SUPPLIED MATERIAL START

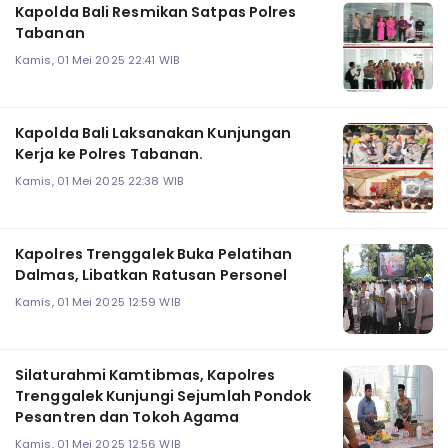
Kapolda Bali Resmikan Satpas Polres
Tabanan
Kamis, 01 Mei 2025 22:41 WIB
Kapolda Bali Laksanakan Kunjungan
Kerja ke Polres Tabanan.
Kamis, 01 Mei 2025 22:38 WIB
Kapolres Trenggalek Buka Pelatihan
Dalmas, Libatkan Ratusan Personel
Kamis, 01 Mei 2025 12:59 WIB
Silaturahmi Kamtibmas, Kapolres
Trenggalek Kunjungi Sejumlah Pondok
Pesantren dan Tokoh Agama
Kamis, 01 Mei 2025 12:56 WIB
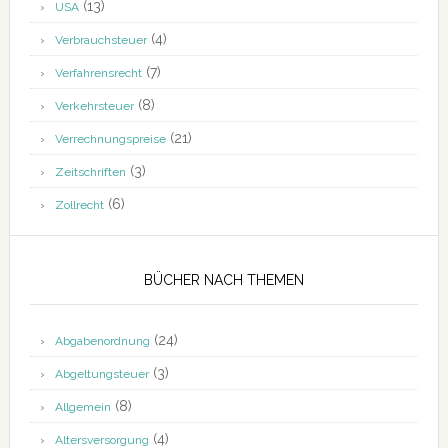
(13)
USA
(4)
Verbrauchsteuer
(7)
Verfahrensrecht
(8)
Verkehrsteuer
(21)
Verrechnungspreise
(3)
Zeitschriften
(6)
Zollrecht
BÜCHER NACH THEMEN
(24)
Abgabenordnung
(3)
Abgeltungsteuer
(8)
Allgemein
(4)
Altersversorgung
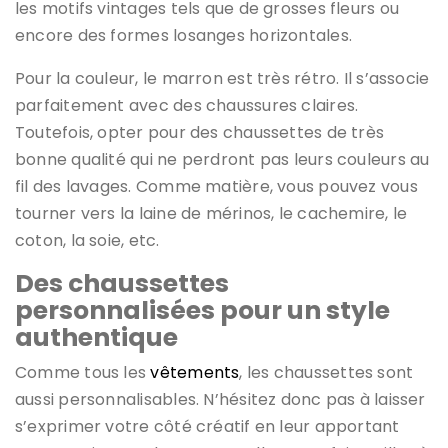
les motifs vintages tels que de grosses fleurs ou
encore des formes losanges horizontales.
Pour la couleur, le marron est très rétro. Il s’associe
parfaitement avec des chaussures claires.
Toutefois, opter pour des chaussettes de très
bonne qualité qui ne perdront pas leurs couleurs au
fil des lavages. Comme matière, vous pouvez vous
tourner vers la laine de mérinos, le cachemire, le
coton, la soie, etc.
Des chaussettes
personnalisées pour un style
authentique
Comme tous les
vêtements
, les chaussettes sont
aussi personnalisables. N’hésitez donc pas à laisser
s’exprimer votre côté créatif en leur apportant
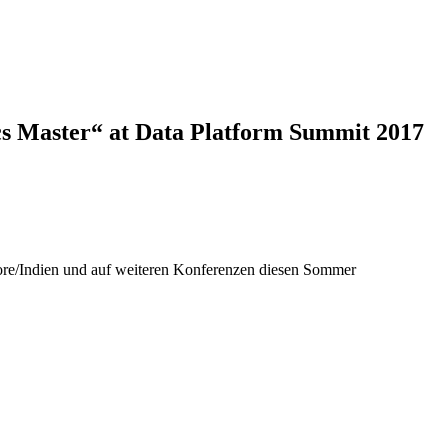
cs Master“ at Data Platform Summit 2017
re/Indien und auf weiteren Konferenzen diesen Sommer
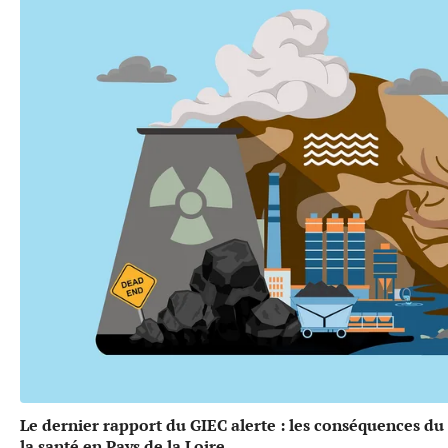
Le dernier rapport du GIEC alerte : les conséquences d
la santé en Pays de la Loire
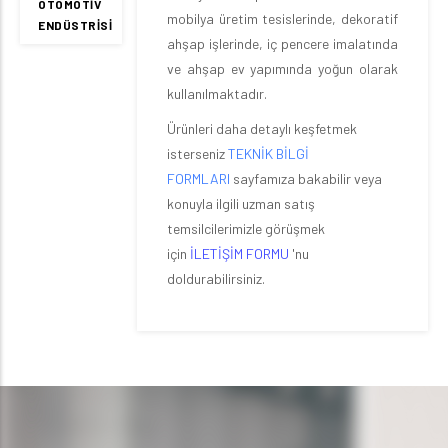
OTOMOTIV
mobilya üretim tesislerinde, dekoratif
ENDÜSTRISI
ahşap işlerinde, iç pencere imalatında
ve ahşap ev yapımında yoğun olarak
kullanılmaktadır.
Ürünleri daha detaylı keşfetmek
isterseniz
TEKNİK BİLGİ
FORMLARI
sayfamıza bakabilir veya
konuyla ilgili uzman satış
temsilcilerimizle görüşmek
için
İLETİŞİM FORMU
'nu
doldurabilirsiniz.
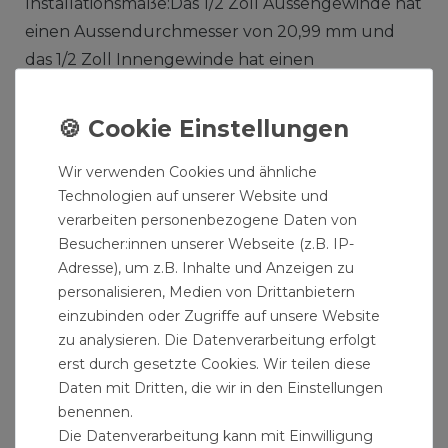
Installationsmaße:Das 1/2 Zoll Aussengewinde hat
einen Aussendurchmesser von 20,99 mm und
das 1/2 Zoll Innengewinde hat einen
Innendurchmesser von 18,63 mm.
Produktmerkmale Stahl Rohrdoppelnippel
verzinkt:
Wir verwenden Cookies und ähnliche
Technologien auf unserer Website und
Rohrdoppelnippel als
verarbeiten personenbezogene Daten von
Gewindeverlängerung einsetzbar
Besucher:innen unserer Webseite (z.B. IP-
Verzinkte Rohrnippel ideal zur Erweiterung
Adresse), um z.B. Inhalte und Anzeigen zu
von Wasserinstallationen
personalisieren, Medien von Drittanbietern
Gewindenippel aus verzinkten Stahl zur
einzubinden oder Zugriffe auf unsere Website
zu analysieren. Die Datenverarbeitung erfolgt
Verbindung und Neubau von Wasserrohren
erst durch gesetzte Cookies. Wir teilen diese
Verzinkte Langnippel geeignet für Sanitär-,
Daten mit Dritten, die wir in den Einstellungen
Heizung-, Klima- und Solartechnik
benennen.
Gewindefittinge zum Erweitern und
Die Datenverarbeitung kann mit Einwilligung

SUPPLIED MATERIAL END

Retype the data word for word, please, and keep the images out.

● **EXERCISE ANSWER**:
Kapolda Bali Resmikan Satpas Polres
Tabanan
Kamis, 01 Mei 2025 22:41 WIB
Kapolda Bali Laksanakan Kunjungan
Kerja ke Polres Tabanan.
Kamis, 01 Mei 2025 22:38 WIB
Kapolres Trenggalek Buka Pelatihan
Dalmas, Libatkan Ratusan Personel
Kamis, 01 Mei 2025 12:59 WIB
Silaturahmi Kamtibmas, Kapolres
Trenggalek Kunjungi Sejumlah Pondok
Pesantren dan Tokoh Agama
Kamis, 01 Mei 2025 12:56 WIB
(13)
USA
(4)
Verbrauchsteuer
(7)
Verfahrensrecht
(8)
Verkehrsteuer
(21)
Verrechnungspreise
(3)
Zeitschriften
(6)
Zollrecht
BÜCHER NACH THEMEN
(24)
Abgabenordnung
(3)
Abgeltungsteuer
(8)
Allgemein
(4)
Altersversorgung
les motifs vintages tels que de grosses fleurs ou
encore des formes losanges horizontales.
Pour la couleur, le marron est très rétro. Il s’associe
parfaitement avec des chaussures claires.
Toutefois, opter pour des chaussettes de très
bonne qualité qui ne perdront pas leurs couleurs au
fil des lavages. Comme matière, vous pouvez vous
tourner vers la laine de mérinos, le cachemire, le
coton, la soie, etc.
Des chaussettes
personnalisées pour un style
authentique
Comme tous les
vêtements
, les chaussettes sont
aussi personnalisables. N’hésitez donc pas à laisser
s’exprimer votre côté créatif en leur apportant
cs Master“ at Data Platform Summit 2017
re/Indien und auf weiteren Konferenzen diesen Sommer
Le dernier rapport du GIEC alerte : les conséquences d
la santé en Pays de la Loire
OTOMOTIV
mobilya üretim tesislerinde, dekoratif
ENDÜSTRISI
ahşap işlerinde, iç pencere imalatında
ve ahşap ev yapımında yoğun olarak
kullanılmaktadır.
Ürünleri daha detaylı keşfetmek
isterseniz
TEKNİK BİLGİ
FORMLARI
sayfamıza bakabilir veya
konuyla ilgili uzman satış
temsilcilerimizle görüşmek
için
İLETİŞİM FORMU
'nu
doldurabilirsiniz.
Installationsmaße:Das 1/2 Zoll Aussengewinde hat
einen Aussendurchmesser von 20,99 mm und
das 1/2 Zoll Innengewinde hat einen
Innendurchmesser von 18,63 mm.
Produktmerkmale Stahl Rohrdoppelnippel
verzinkt:
Wir verwenden Cookies und ähnliche
Technologien auf unserer Website und
Rohrdoppelnippel als
verarbeiten personenbezogene Daten von
Gewindeverlängerung einsetzbar
Besucher:innen unserer Webseite (z.B. IP-
Verzinkte Rohrnippel ideal zur Erweiterung
Adresse), um z.B. Inhalte und Anzeigen zu
von Wasserinstallationen
personalisieren, Medien von Drittanbietern
Gewindenippel aus verzinkten Stahl zur
einzubinden oder Zugriffe auf unsere Website
zu analysieren. Die Datenverarbeitung erfolgt
Verbindung und Neubau von Wasserrohren
erst durch gesetzte Cookies. Wir teilen diese
Verzinkte Langnippel geeignet für Sanitär-,
Daten mit Dritten, die wir in den Einstellungen
Heizung-, Klima- und Solartechnik
benennen.
Gewindefittinge zum Erweitern und
Die Datenverarbeitung kann mit Einwilligung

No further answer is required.